Ngarua is a rural community in the Matamata-Piako District and Waikato region of New Zealand's North Island.

It is located south-east of Tatuanui, west of Morrinsville and north of Waharoa and Matamata on State Highway 27.

The Tatua Dairy factory, in Tatuanui, is an independent co-operative owned by 114 shareholder farms from the Tatuanui and Ngarua area, all located within a 12 kilometre radius of the processing site. It exports specialist dairy products to more than 60 countries.

History

20th century

Ngarua developed as a dairy farming community around its first community hall, opened in 1908. The hall was extended in 1913 and was doubled in size in 1932. It hosted dances, concerts and community gatherings.

Ronald Candy began working on his father's Hubert Candy's farm in 1921, and took over the management of the farm in 1925. He turned the rough and poorly drained peat into productive farmland, tested his cows for butterfat production, and experimented with different fertilisers. In 1926, he started a Ngarua herd-testing group, becoming a pioneer in herd improvement. In the following years he became an early advocate for heavy top-dressing, adequate sub-division, good drainage and rotational grazing.

A Ngarua unit of the Home Guard was established for the Second World War. In 1946 the Ngarua District Roll of Honour and Roll of Service was unveiled in the community hall, commemorating local men who had died in both world wars.

In 1956, the Ngarua Memorial Hall was opened alongside the existing hall.

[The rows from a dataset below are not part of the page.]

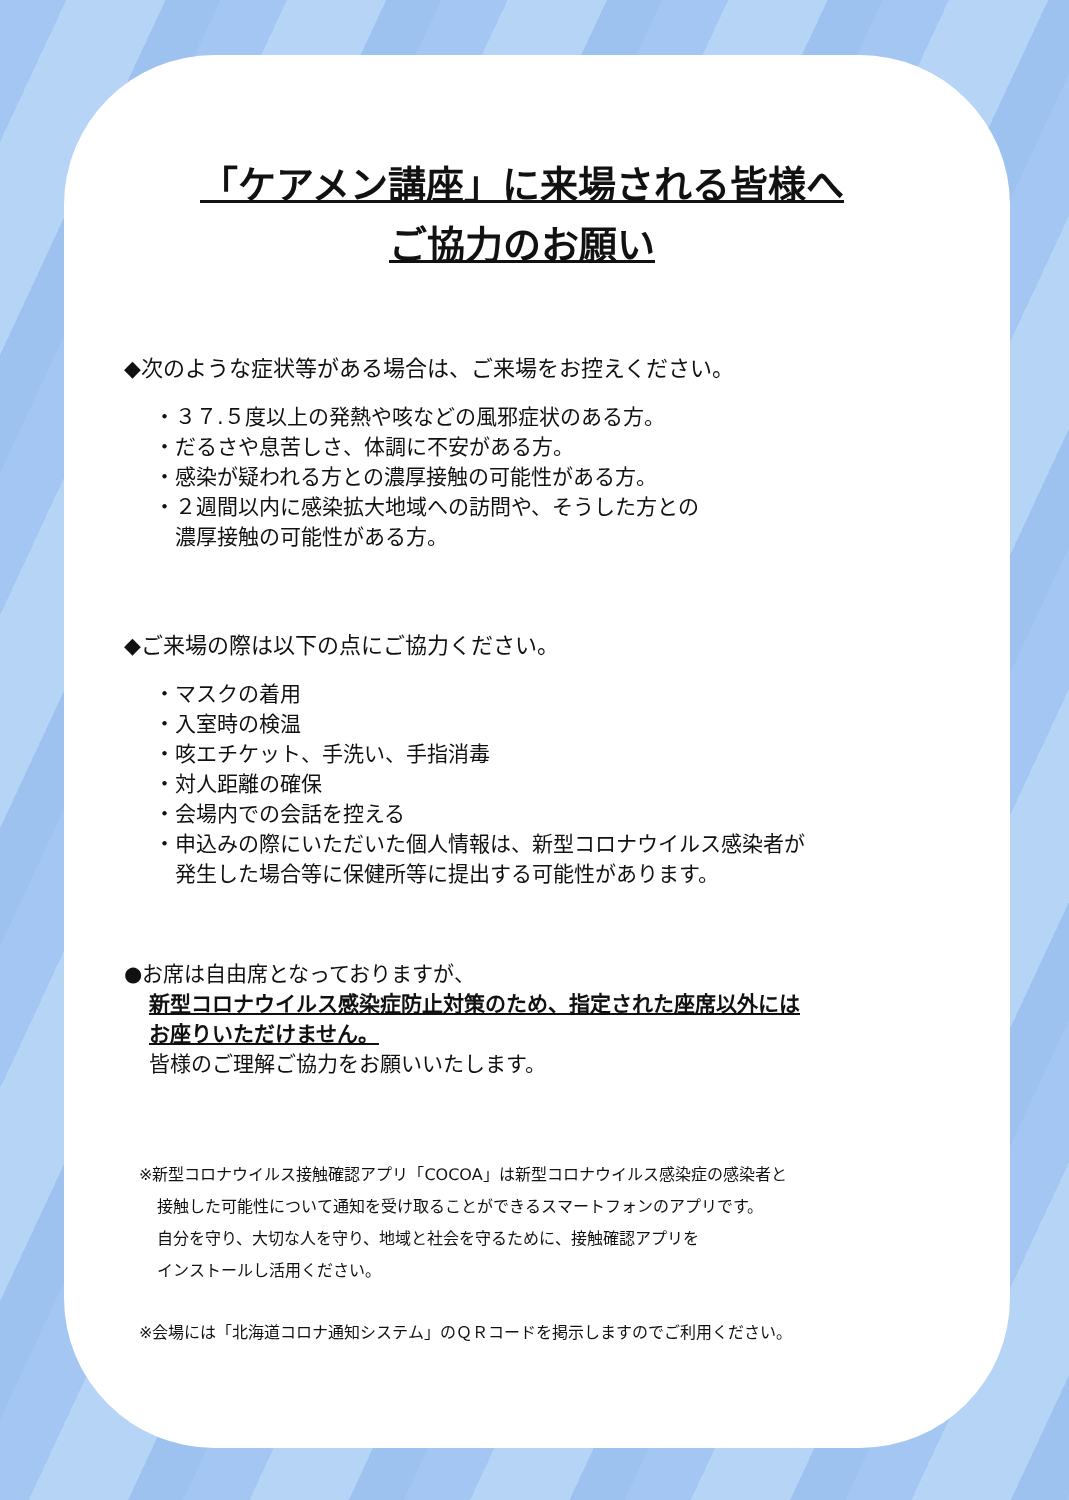「ケアメン講座」に来場される皆様へ
ご協力のお願い
◆次のような症状等がある場合は、ご来場をお控えください。
・３７.５度以上の発熱や咳などの風邪症状のある方。
・だるさや息苦しさ、体調に不安がある方。
・感染が疑われる方との濃厚接触の可能性がある方。
・２週間以内に感染拡大地域への訪問や、そうした方との
　濃厚接触の可能性がある方。
◆ご来場の際は以下の点にご協力ください。
・マスクの着用
・入室時の検温
・咳エチケット、手洗い、手指消毒
・対人距離の確保
・会場内での会話を控える
・申込みの際にいただいた個人情報は、新型コロナウイルス感染者が
　発生した場合等に保健所等に提出する可能性があります。
●お席は自由席となっておりますが、
新型コロナウイルス感染症防止対策のため、指定された座席以外には
お座りいただけません。
皆様のご理解ご協力をお願いいたします。
※新型コロナウイルス接触確認アプリ「COCOA」は新型コロナウイルス感染症の感染者と
接触した可能性について通知を受け取ることができるスマートフォンのアプリです。
自分を守り、大切な人を守り、地域と社会を守るために、接触確認アプリを
インストールし活用ください。
※会場には「北海道コロナ通知システム」のＱＲコードを掲示しますのでご利用ください。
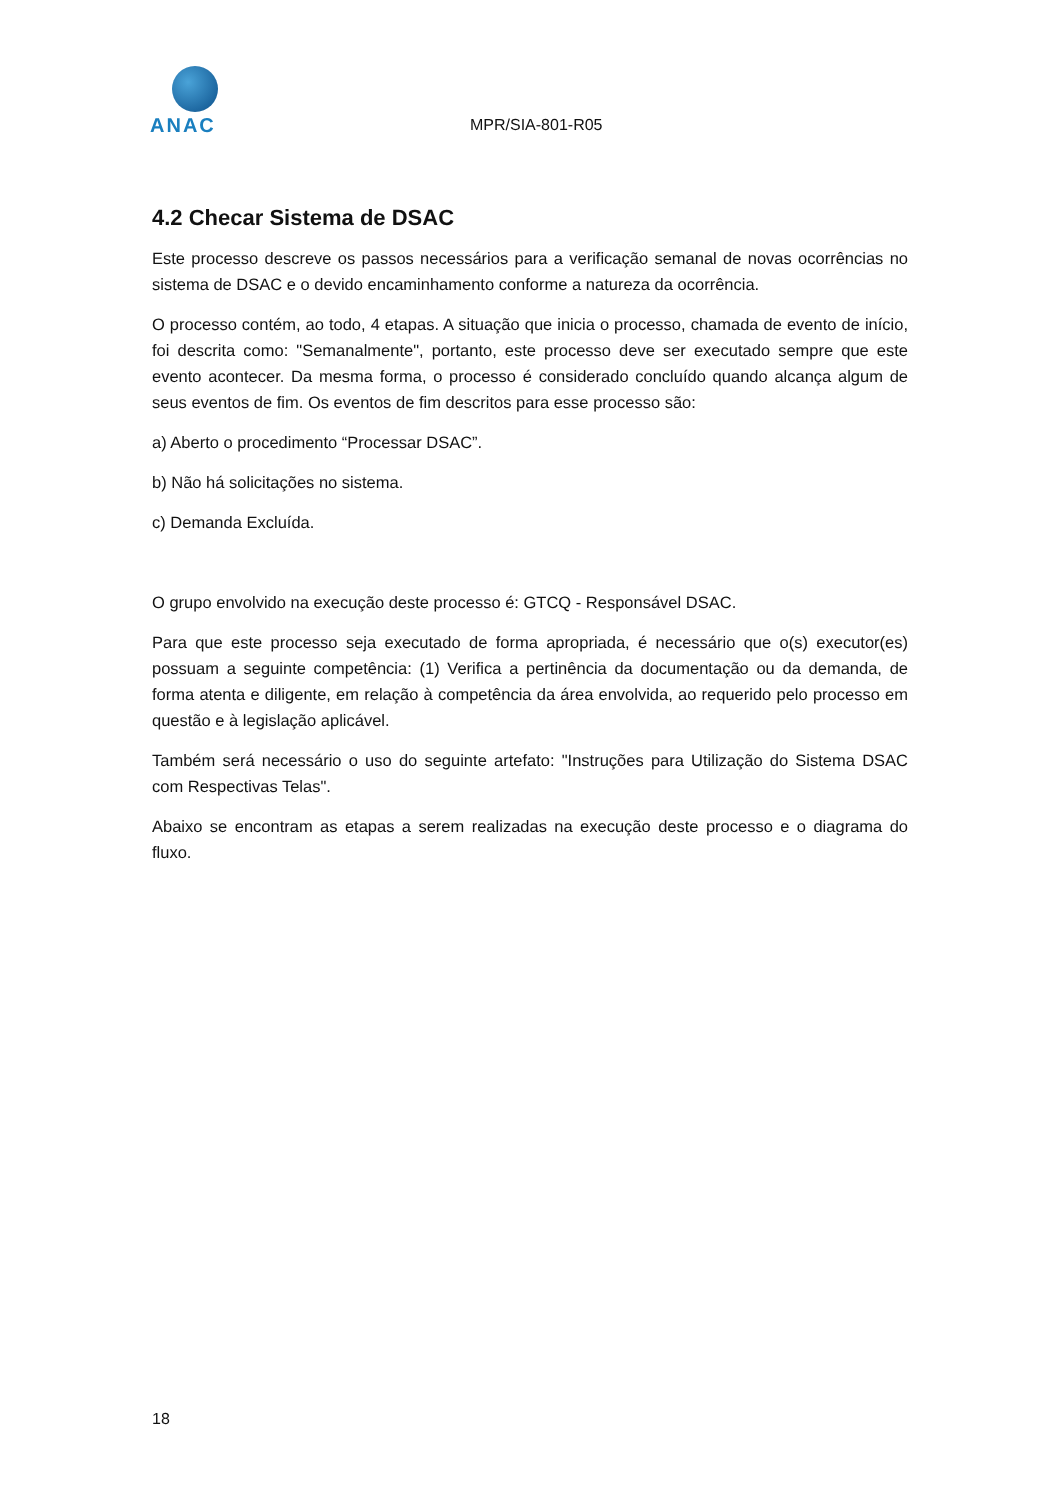ANAC
MPR/SIA-801-R05
4.2 Checar Sistema de DSAC
Este processo descreve os passos necessários para a verificação semanal de novas ocorrências no sistema de DSAC e o devido encaminhamento conforme a natureza da ocorrência.
O processo contém, ao todo, 4 etapas. A situação que inicia o processo, chamada de evento de início, foi descrita como: "Semanalmente", portanto, este processo deve ser executado sempre que este evento acontecer. Da mesma forma, o processo é considerado concluído quando alcança algum de seus eventos de fim. Os eventos de fim descritos para esse processo são:
a) Aberto o procedimento “Processar DSAC”.
b) Não há solicitações no sistema.
c) Demanda Excluída.
O grupo envolvido na execução deste processo é: GTCQ - Responsável DSAC.
Para que este processo seja executado de forma apropriada, é necessário que o(s) executor(es) possuam a seguinte competência: (1) Verifica a pertinência da documentação ou da demanda, de forma atenta e diligente, em relação à competência da área envolvida, ao requerido pelo processo em questão e à legislação aplicável.
Também será necessário o uso do seguinte artefato: "Instruções para Utilização do Sistema DSAC com Respectivas Telas".
Abaixo se encontram as etapas a serem realizadas na execução deste processo e o diagrama do fluxo.
18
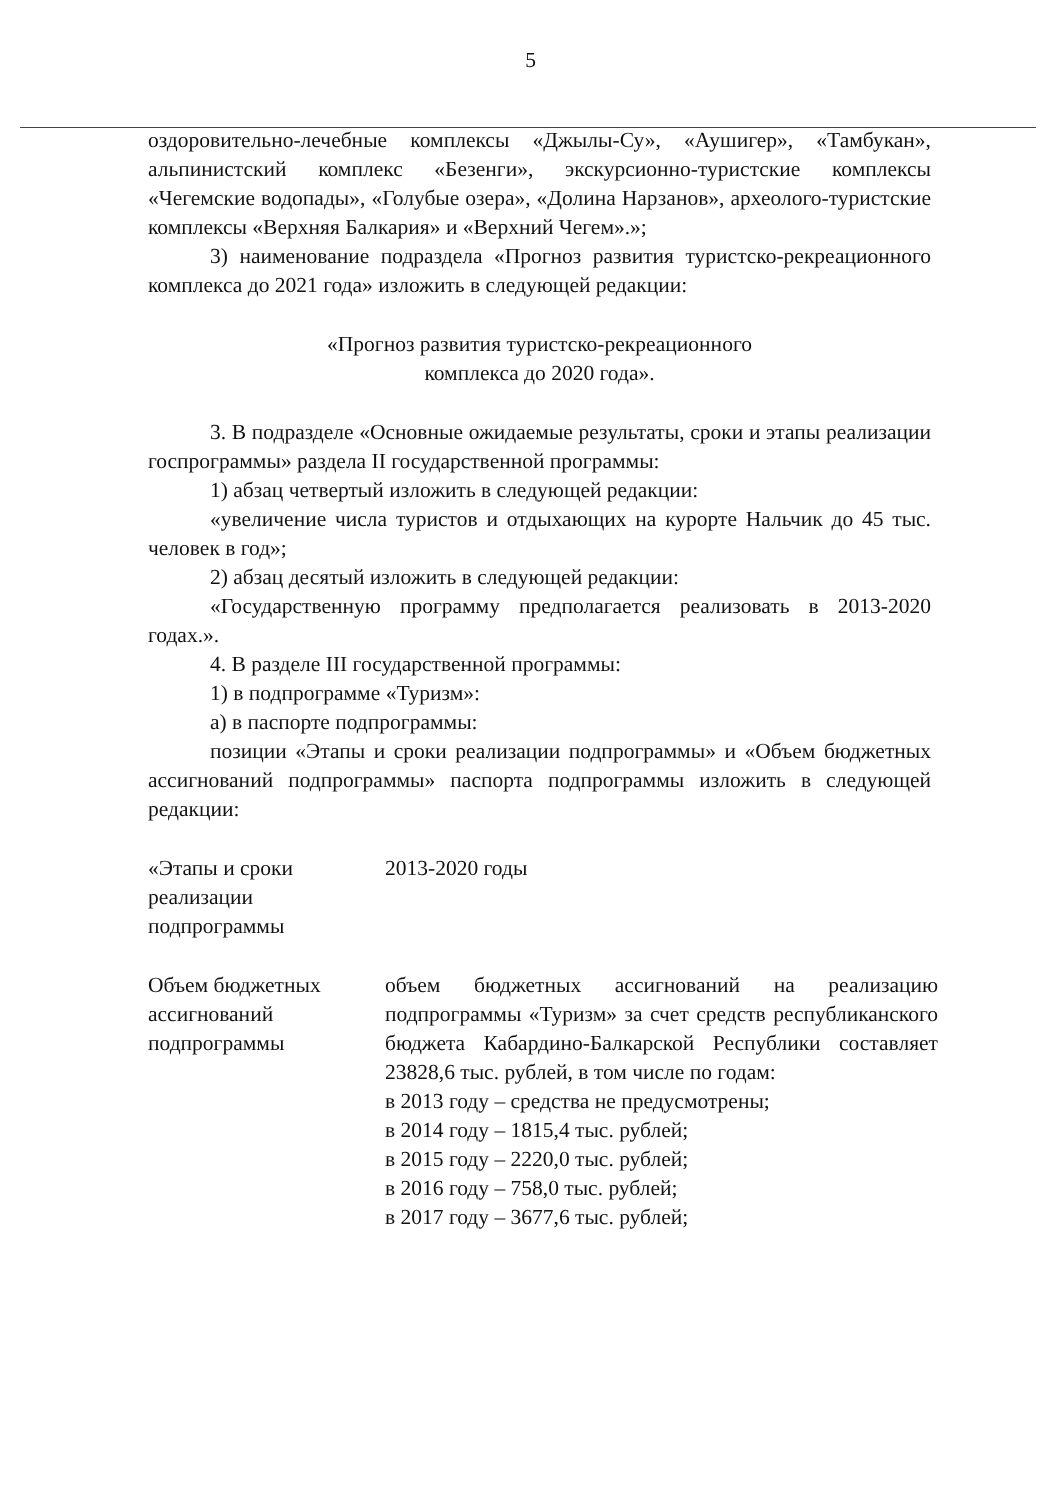5
оздоровительно-лечебные комплексы «Джылы-Су», «Аушигер», «Тамбукан», альпинистский комплекс «Безенги», экскурсионно-туристские комплексы «Чегемские водопады», «Голубые озера», «Долина Нарзанов», археолого-туристские комплексы «Верхняя Балкария» и «Верхний Чегем».»;
3) наименование подраздела «Прогноз развития туристско-рекреационного комплекса до 2021 года» изложить в следующей редакции:
«Прогноз развития туристско-рекреационного
комплекса до 2020 года».
3. В подразделе «Основные ожидаемые результаты, сроки и этапы реализации госпрограммы» раздела II государственной программы:
1) абзац четвертый изложить в следующей редакции:
«увеличение числа туристов и отдыхающих на курорте Нальчик до 45 тыс. человек в год»;
2) абзац десятый изложить в следующей редакции:
«Государственную программу предполагается реализовать в 2013-2020 годах.».
4. В разделе III государственной программы:
1) в подпрограмме «Туризм»:
а) в паспорте подпрограммы:
позиции «Этапы и сроки реализации подпрограммы» и «Объем бюджетных ассигнований подпрограммы» паспорта подпрограммы изложить в следующей редакции:
| «Этапы и сроки реализации подпрограммы | 2013-2020 годы |
| Объем бюджетных ассигнований подпрограммы | объем бюджетных ассигнований на реализацию подпрограммы «Туризм» за счет средств республиканского бюджета Кабардино-Балкарской Республики составляет 23828,6 тыс. рублей, в том числе по годам: в 2013 году – средства не предусмотрены; в 2014 году – 1815,4 тыс. рублей; в 2015 году – 2220,0 тыс. рублей; в 2016 году – 758,0 тыс. рублей; в 2017 году – 3677,6 тыс. рублей; |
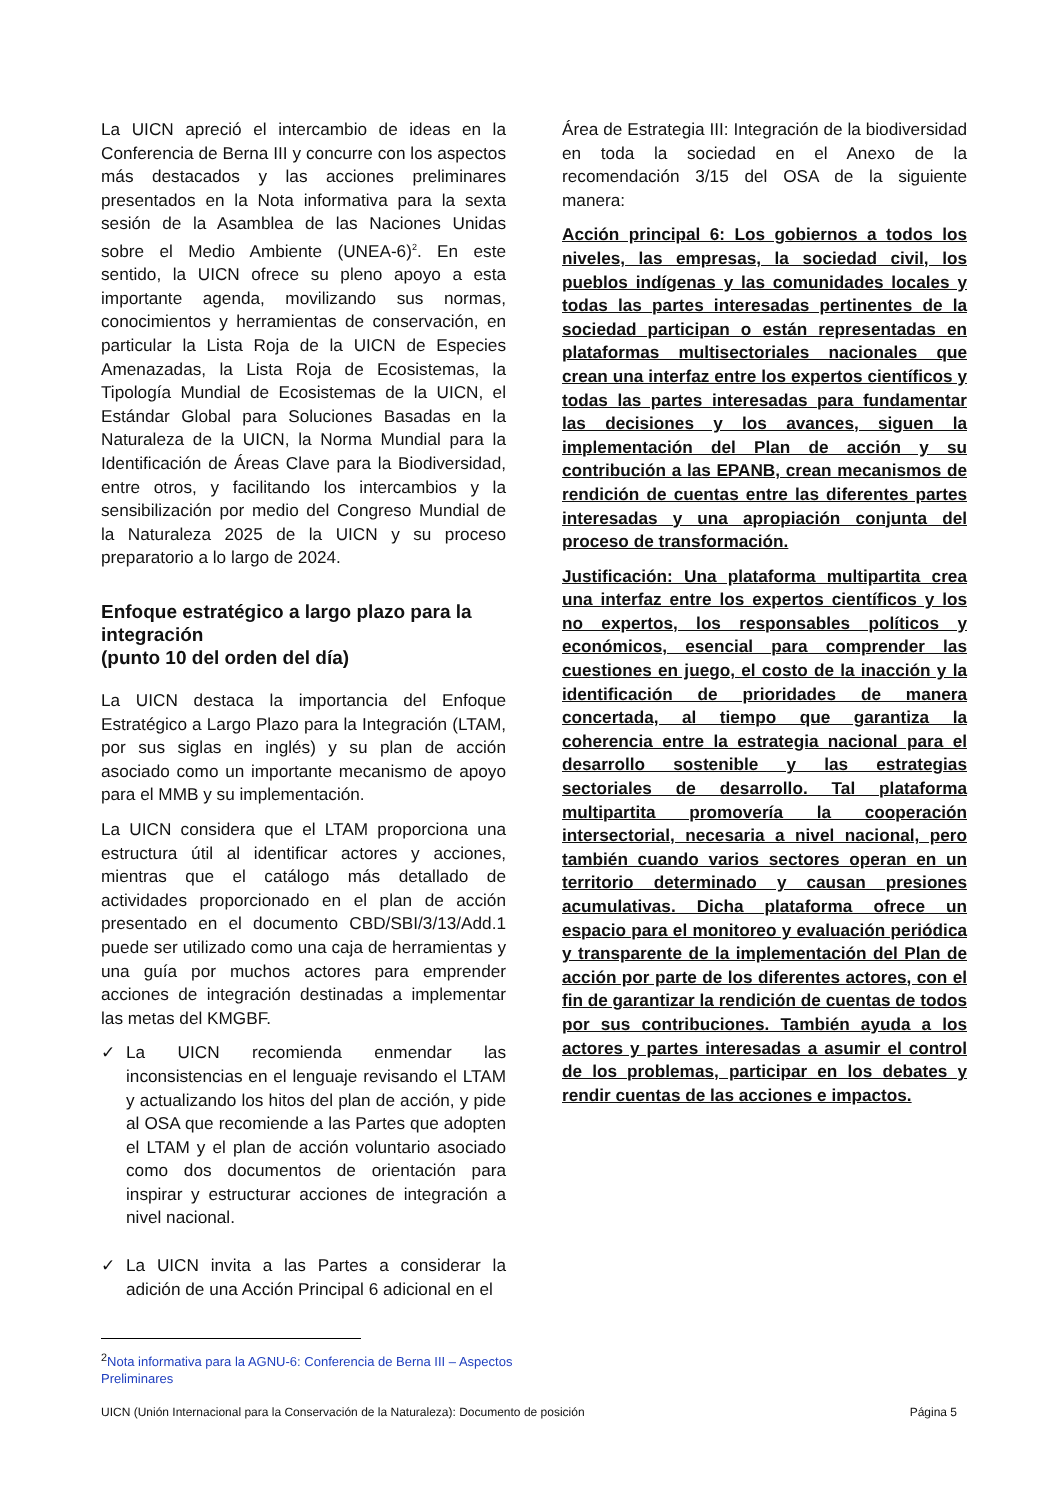La UICN apreció el intercambio de ideas en la Conferencia de Berna III y concurre con los aspectos más destacados y las acciones preliminares presentados en la Nota informativa para la sexta sesión de la Asamblea de las Naciones Unidas sobre el Medio Ambiente (UNEA-6)<sup>2</sup>. En este sentido, la UICN ofrece su pleno apoyo a esta importante agenda, movilizando sus normas, conocimientos y herramientas de conservación, en particular la Lista Roja de la UICN de Especies Amenazadas, la Lista Roja de Ecosistemas, la Tipología Mundial de Ecosistemas de la UICN, el Estándar Global para Soluciones Basadas en la Naturaleza de la UICN, la Norma Mundial para la Identificación de Áreas Clave para la Biodiversidad, entre otros, y facilitando los intercambios y la sensibilización por medio del Congreso Mundial de la Naturaleza 2025 de la UICN y su proceso preparatorio a lo largo de 2024.
Enfoque estratégico a largo plazo para la integración
(punto 10 del orden del día)
La UICN destaca la importancia del Enfoque Estratégico a Largo Plazo para la Integración (LTAM, por sus siglas en inglés) y su plan de acción asociado como un importante mecanismo de apoyo para el MMB y su implementación.
La UICN considera que el LTAM proporciona una estructura útil al identificar actores y acciones, mientras que el catálogo más detallado de actividades proporcionado en el plan de acción presentado en el documento CBD/SBI/3/13/Add.1 puede ser utilizado como una caja de herramientas y una guía por muchos actores para emprender acciones de integración destinadas a implementar las metas del KMGBF.
✓ La UICN recomienda enmendar las inconsistencias en el lenguaje revisando el LTAM y actualizando los hitos del plan de acción, y pide al OSA que recomiende a las Partes que adopten el LTAM y el plan de acción voluntario asociado como dos documentos de orientación para inspirar y estructurar acciones de integración a nivel nacional.
✓ La UICN invita a las Partes a considerar la adición de una Acción Principal 6 adicional en el
Área de Estrategia III: Integración de la biodiversidad en toda la sociedad en el Anexo de la recomendación 3/15 del OSA de la siguiente manera:
Acción principal 6: Los gobiernos a todos los niveles, las empresas, la sociedad civil, los pueblos indígenas y las comunidades locales y todas las partes interesadas pertinentes de la sociedad participan o están representadas en plataformas multisectoriales nacionales que crean una interfaz entre los expertos científicos y todas las partes interesadas para fundamentar las decisiones y los avances, siguen la implementación del Plan de acción y su contribución a las EPANB, crean mecanismos de rendición de cuentas entre las diferentes partes interesadas y una apropiación conjunta del proceso de transformación.
Justificación: Una plataforma multipartita crea una interfaz entre los expertos científicos y los no expertos, los responsables políticos y económicos, esencial para comprender las cuestiones en juego, el costo de la inacción y la identificación de prioridades de manera concertada, al tiempo que garantiza la coherencia entre la estrategia nacional para el desarrollo sostenible y las estrategias sectoriales de desarrollo. Tal plataforma multipartita promovería la cooperación intersectorial, necesaria a nivel nacional, pero también cuando varios sectores operan en un territorio determinado y causan presiones acumulativas. Dicha plataforma ofrece un espacio para el monitoreo y evaluación periódica y transparente de la implementación del Plan de acción por parte de los diferentes actores, con el fin de garantizar la rendición de cuentas de todos por sus contribuciones. También ayuda a los actores y partes interesadas a asumir el control de los problemas, participar en los debates y rendir cuentas de las acciones e impactos.
<sup>2</sup> Nota informativa para la AGNU-6: Conferencia de Berna III – Aspectos Preliminares
UICN (Unión Internacional para la Conservación de la Naturaleza): Documento de posición Página 5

Candy's Ngarua farm, Somersby, went on to become a showplace for high production and one of the first examples of dairy beef production. He and many of his farm workers became dairy industry leaders. Candy retired from many of his public positions in 1968 and committed suicide on his Ngarua farm in 1974.

21st century

The memorial hall was closed about 2005 and was sold to private owners in 2009. It was ultimately demolished in 2020.

The settlement's roll of honour was moved to the Ngarua Community Church. It was later transferred to Morrinsville Museum.

The area still consists of several dairy farms, like the fourth-generation Brown dairy farm.

Education

Te Wharekura o Te Rau Aroha is a co-educational state Māori immersion school for Year 1 to 13 students, with a roll of  as of .

There was previously a Ngarua School, established in 1907.